Ole Miss helps children with language impairments prepare for school



“Early intervention is the best intervention,” said Amanda deVere, undergraduate instructor and clinical supervisor.

MEMPHIS, Tenn. – The University of Mississippi is doing its part to help children entering kindergarten.

The Department of Communication, Science and Disorder focuses on young people struggling with language.

The engagement only takes two days a week for two hours.

“Early intervention is the best intervention,” said Amanda deVere, undergraduate instructor and clinical supervisor.

Children with language impairments are preparing for kindergarten.

“Some children are not doing well. They don’t have normal language skills. They will have a hard time learning in school because everything is based on the language, ”said Dr Vishakha Rawool, head of the department.

This is where the University of Mississippi Speech and Hearing Clinic Between.

Dr Rawool and deVere help run the Preschool Language Group program.

“It kind of started with… one-on-one intervention with kids who were really lacking in social skills, taking in turn skills, emotional regulation, playing appropriately with objects and things like that,” said deVere.

Now, with a larger space, they can reach more children.

“Everything we do with the two hours we have with the kids is based on a theme.

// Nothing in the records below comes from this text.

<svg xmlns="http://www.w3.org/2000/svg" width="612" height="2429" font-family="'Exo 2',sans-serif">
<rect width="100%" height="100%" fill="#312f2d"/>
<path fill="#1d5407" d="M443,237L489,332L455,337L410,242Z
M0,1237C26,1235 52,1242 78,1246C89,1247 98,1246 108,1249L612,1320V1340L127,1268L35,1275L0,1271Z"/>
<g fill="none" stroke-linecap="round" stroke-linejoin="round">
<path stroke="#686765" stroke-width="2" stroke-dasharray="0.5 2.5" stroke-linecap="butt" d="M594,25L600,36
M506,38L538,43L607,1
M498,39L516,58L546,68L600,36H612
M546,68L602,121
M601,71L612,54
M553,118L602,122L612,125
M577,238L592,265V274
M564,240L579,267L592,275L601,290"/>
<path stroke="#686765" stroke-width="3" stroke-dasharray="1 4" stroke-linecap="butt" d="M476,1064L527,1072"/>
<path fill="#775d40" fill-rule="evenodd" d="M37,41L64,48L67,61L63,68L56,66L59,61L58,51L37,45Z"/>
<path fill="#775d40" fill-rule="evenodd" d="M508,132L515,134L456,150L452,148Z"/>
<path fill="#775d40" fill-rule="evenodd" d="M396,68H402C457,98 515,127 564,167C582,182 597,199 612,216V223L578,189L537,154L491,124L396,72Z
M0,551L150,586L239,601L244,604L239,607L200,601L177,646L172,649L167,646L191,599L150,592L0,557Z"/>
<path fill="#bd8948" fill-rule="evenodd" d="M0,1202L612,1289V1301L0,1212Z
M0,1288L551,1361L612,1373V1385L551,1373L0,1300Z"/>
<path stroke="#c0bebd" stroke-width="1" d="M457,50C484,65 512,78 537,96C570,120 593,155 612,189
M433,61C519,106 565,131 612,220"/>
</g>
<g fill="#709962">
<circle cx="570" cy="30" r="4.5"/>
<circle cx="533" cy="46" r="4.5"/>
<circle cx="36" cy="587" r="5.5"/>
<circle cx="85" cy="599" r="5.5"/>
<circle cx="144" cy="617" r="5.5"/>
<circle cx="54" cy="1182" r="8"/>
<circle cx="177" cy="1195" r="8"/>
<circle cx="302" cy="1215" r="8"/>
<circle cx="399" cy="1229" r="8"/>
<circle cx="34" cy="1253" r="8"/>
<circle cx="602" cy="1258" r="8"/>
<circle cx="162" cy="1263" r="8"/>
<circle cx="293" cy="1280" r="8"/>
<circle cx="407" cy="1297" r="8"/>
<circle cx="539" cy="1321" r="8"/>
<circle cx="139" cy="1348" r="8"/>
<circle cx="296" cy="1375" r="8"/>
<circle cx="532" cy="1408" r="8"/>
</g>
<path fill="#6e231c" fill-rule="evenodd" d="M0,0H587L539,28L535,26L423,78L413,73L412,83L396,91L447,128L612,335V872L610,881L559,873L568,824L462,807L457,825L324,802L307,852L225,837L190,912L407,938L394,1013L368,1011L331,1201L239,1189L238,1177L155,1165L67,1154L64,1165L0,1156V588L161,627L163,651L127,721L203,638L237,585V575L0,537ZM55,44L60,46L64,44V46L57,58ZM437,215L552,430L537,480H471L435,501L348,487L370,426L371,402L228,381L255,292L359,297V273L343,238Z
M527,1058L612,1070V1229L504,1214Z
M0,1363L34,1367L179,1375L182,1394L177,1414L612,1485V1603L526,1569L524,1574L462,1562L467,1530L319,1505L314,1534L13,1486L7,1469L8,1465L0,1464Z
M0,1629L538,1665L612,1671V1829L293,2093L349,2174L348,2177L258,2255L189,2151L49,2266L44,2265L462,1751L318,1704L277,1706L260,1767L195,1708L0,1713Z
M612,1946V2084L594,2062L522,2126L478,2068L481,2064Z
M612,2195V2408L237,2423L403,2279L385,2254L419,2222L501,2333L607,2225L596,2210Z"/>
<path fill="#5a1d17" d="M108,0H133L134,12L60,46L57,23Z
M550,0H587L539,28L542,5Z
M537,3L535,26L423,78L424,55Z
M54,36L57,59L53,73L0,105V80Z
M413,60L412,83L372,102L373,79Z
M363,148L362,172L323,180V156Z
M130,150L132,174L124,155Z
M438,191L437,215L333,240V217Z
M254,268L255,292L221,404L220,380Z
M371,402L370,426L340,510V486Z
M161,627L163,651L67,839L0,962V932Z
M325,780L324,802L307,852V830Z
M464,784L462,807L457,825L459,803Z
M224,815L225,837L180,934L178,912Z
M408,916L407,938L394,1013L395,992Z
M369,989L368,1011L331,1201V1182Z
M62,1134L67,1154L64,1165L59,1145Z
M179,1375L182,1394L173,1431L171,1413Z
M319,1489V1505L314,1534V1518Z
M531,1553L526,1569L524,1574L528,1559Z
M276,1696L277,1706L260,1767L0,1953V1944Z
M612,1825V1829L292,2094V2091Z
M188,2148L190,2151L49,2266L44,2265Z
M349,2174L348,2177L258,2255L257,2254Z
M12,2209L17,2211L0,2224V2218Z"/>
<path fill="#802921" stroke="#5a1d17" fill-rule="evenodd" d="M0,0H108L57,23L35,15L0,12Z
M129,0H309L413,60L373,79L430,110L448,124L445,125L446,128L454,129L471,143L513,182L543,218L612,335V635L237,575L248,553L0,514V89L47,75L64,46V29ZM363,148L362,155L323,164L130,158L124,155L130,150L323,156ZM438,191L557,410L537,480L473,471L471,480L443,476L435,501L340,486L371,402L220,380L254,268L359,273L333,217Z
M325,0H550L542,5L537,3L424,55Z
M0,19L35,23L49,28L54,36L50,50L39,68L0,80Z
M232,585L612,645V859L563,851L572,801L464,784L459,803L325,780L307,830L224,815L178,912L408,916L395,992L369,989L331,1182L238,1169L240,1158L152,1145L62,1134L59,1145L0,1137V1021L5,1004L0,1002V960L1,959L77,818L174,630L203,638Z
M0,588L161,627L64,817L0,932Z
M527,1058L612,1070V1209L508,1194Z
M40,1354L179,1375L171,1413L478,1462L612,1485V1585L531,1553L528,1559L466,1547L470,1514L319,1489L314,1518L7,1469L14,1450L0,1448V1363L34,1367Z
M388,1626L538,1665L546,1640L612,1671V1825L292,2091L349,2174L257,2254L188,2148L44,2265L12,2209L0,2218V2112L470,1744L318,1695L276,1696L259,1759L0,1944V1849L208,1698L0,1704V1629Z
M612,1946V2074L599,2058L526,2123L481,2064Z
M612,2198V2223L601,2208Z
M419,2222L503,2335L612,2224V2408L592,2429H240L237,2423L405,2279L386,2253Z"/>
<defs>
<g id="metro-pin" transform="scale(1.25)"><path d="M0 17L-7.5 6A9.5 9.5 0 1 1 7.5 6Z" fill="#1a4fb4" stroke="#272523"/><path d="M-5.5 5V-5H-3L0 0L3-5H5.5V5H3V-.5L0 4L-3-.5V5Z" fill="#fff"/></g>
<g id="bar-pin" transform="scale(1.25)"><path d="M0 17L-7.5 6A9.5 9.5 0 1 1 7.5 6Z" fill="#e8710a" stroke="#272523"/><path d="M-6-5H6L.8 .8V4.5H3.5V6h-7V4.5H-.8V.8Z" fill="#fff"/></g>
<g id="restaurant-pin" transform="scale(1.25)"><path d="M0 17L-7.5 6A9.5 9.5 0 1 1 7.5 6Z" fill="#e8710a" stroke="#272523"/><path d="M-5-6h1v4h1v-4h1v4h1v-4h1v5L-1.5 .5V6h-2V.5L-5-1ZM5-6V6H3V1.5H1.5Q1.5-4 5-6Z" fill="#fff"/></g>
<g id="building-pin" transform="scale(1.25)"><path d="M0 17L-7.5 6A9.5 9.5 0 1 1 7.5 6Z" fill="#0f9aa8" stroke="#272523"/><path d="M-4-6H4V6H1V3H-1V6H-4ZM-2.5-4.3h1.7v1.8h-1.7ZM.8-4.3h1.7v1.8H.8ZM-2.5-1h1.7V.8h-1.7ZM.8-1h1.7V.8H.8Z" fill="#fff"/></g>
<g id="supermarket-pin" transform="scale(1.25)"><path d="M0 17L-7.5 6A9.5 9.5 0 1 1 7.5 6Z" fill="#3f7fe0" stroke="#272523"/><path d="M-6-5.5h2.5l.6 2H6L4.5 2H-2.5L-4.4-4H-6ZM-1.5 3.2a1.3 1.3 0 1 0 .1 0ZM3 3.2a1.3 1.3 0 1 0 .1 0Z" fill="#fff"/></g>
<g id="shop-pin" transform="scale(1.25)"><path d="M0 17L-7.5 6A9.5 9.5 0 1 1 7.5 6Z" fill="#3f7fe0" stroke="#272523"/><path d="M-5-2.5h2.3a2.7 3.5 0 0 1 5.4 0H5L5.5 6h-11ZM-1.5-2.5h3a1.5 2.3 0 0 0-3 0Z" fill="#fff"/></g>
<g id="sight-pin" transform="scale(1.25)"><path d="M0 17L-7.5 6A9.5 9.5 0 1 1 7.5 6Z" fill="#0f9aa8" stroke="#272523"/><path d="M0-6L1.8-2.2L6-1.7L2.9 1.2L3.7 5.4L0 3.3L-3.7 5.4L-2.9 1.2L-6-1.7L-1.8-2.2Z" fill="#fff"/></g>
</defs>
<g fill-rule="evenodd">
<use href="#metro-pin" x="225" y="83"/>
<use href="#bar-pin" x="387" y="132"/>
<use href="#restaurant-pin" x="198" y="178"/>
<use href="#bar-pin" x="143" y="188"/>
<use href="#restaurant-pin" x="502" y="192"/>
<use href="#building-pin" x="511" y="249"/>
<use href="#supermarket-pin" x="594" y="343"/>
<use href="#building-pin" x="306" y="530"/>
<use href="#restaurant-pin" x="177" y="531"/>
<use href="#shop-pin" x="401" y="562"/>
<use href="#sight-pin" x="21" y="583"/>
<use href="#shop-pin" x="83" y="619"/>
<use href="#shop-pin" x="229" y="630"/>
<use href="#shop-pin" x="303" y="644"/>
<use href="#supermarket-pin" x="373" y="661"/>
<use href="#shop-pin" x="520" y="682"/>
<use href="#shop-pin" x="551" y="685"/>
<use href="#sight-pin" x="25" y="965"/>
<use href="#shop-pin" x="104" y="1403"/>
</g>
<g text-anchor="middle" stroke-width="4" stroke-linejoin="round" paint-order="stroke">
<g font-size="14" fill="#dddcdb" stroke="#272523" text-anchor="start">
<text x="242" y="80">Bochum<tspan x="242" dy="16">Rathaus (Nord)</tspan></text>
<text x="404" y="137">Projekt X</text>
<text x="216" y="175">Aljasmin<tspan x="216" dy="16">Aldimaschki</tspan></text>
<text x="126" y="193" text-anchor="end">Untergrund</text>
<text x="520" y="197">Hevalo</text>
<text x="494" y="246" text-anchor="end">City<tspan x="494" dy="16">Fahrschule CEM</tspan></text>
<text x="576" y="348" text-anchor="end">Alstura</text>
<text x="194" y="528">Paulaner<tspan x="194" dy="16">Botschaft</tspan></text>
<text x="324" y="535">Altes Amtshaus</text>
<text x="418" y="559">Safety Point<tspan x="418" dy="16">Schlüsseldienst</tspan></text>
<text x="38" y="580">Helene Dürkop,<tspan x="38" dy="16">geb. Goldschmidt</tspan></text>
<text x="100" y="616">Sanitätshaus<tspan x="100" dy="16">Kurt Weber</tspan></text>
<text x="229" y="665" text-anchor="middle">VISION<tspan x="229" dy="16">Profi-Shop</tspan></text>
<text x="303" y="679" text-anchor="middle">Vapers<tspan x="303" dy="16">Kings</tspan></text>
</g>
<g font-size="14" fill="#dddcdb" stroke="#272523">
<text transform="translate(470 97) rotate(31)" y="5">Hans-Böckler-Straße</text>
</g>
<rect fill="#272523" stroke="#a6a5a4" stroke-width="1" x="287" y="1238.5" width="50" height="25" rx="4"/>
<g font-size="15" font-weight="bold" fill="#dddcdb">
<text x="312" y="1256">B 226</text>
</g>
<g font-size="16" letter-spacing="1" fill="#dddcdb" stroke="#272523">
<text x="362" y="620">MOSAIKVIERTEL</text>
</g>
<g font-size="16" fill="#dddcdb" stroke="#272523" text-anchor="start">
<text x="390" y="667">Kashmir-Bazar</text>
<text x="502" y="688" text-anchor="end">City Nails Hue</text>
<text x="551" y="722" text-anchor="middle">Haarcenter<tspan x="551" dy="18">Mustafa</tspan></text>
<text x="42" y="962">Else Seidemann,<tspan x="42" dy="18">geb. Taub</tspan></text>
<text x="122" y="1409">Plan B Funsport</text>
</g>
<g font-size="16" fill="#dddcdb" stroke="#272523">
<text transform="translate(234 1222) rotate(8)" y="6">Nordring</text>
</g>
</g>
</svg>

We apply it or generalize it to whatever the kid does, ”said deVere. “We link this to a linguistic theme. We read about it. We sing it. We play a role in this. We do puppet shows about it.

It is a structure that also requires Individual Education Plans, or IEPs. Without IEP, students may find language navigation difficult.

“They don’t have enough language skills that have had an impact on learning, on socialization because we socialize by talking with other children, on development because we express our emotions through language, l ‘general education and behavior,’ said Dr Rawool.

The past year has been a struggle due to COVID-19.

“First responders were unable to enter the homes,” deVere said. “It was a bit difficult to come back from there because these kids not only hadn’t received the early intervention services, but they hadn’t gone to the playgrounds, the church or the schools. restaurants.

However, the clinic has rebounded.

“The response has been overwhelmingly positive from our families, for our customers. Almost everyone we worked with went to regular kindergarten. Two of our most recent graduates are entering school, not even with an IEP, ”said deVere.

It is an accomplishment which also doubles as a reward.